_Exercise brief:_ Your answer must be a single number: the count of lines in the entries below that hold "Berlin".

(Transcribed page contents)
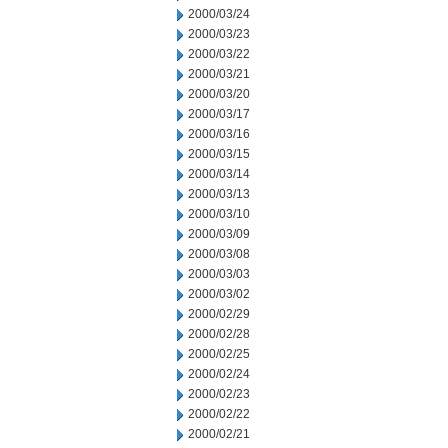
2000/03/24
2000/03/23
2000/03/22
2000/03/21
2000/03/20
2000/03/17
2000/03/16
2000/03/15
2000/03/14
2000/03/13
2000/03/10
2000/03/09
2000/03/08
2000/03/03
2000/03/02
2000/02/29
2000/02/28
2000/02/25
2000/02/24
2000/02/23
2000/02/22
2000/02/21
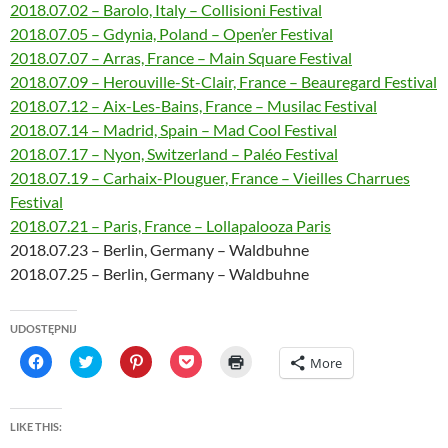
2018.07.02 – Barolo, Italy – Collisioni Festival
2018.07.05 – Gdynia, Poland – Open’er Festival
2018.07.07 – Arras, France – Main Square Festival
2018.07.09 – Herouville-St-Clair, France – Beauregard Festival
2018.07.12 – Aix-Les-Bains, France – Musilac Festival
2018.07.14 – Madrid, Spain – Mad Cool Festival
2018.07.17 – Nyon, Switzerland – Paléo Festival
2018.07.19 – Carhaix-Plouguer, France – Vieilles Charrues
Festival
2018.07.21 – Paris, France – Lollapalooza Paris
2018.07.23 – Berlin, Germany – Waldbuhne
2018.07.25 – Berlin, Germany – Waldbuhne
UDOSTĘPNIJ
C
C
C
C
C
More
l
l
l
l
l
i
i
i
i
i
c
c
c
c
c
k
k
k
k
k
t
t
t
t
t
LIKE THIS:
o
o
o
o
o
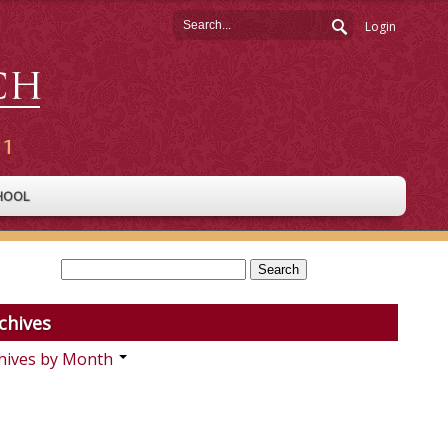
Login
HOOL
chives
hives by Month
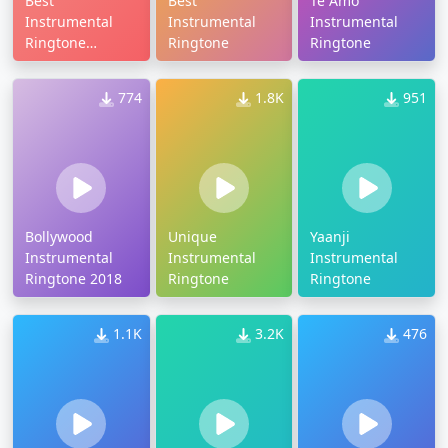
Best
Best
Te Amo
Instrumental
Instrumental
Instrumental
Ringtone
Ringtone
Ringtone
Download
774
1.8K
951
Bollywood
Unique
Yaanji
Instrumental
Instrumental
Instrumental
Ringtone 2018
Ringtone
Ringtone
1.1K
3.2K
476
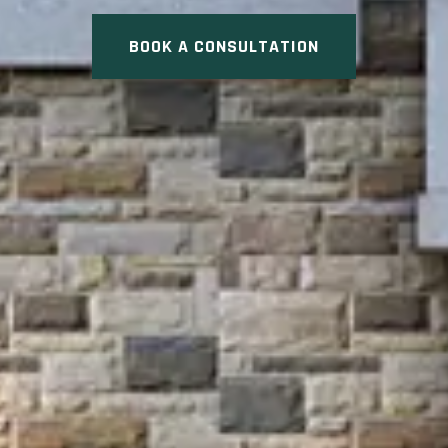
BOOK A CONSULTATION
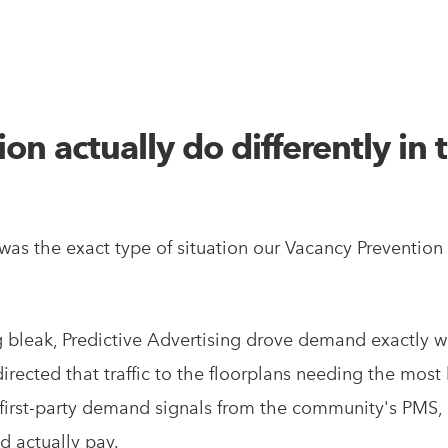
n actually do differently in t
as the exact type of situation our Vacancy Prevention
bleak, Predictive Advertising drove demand exactly w
ected that traffic to the floorplans needing the most
rst-party demand signals from the community's PMS, p
d actually pay.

_Task result:_ 2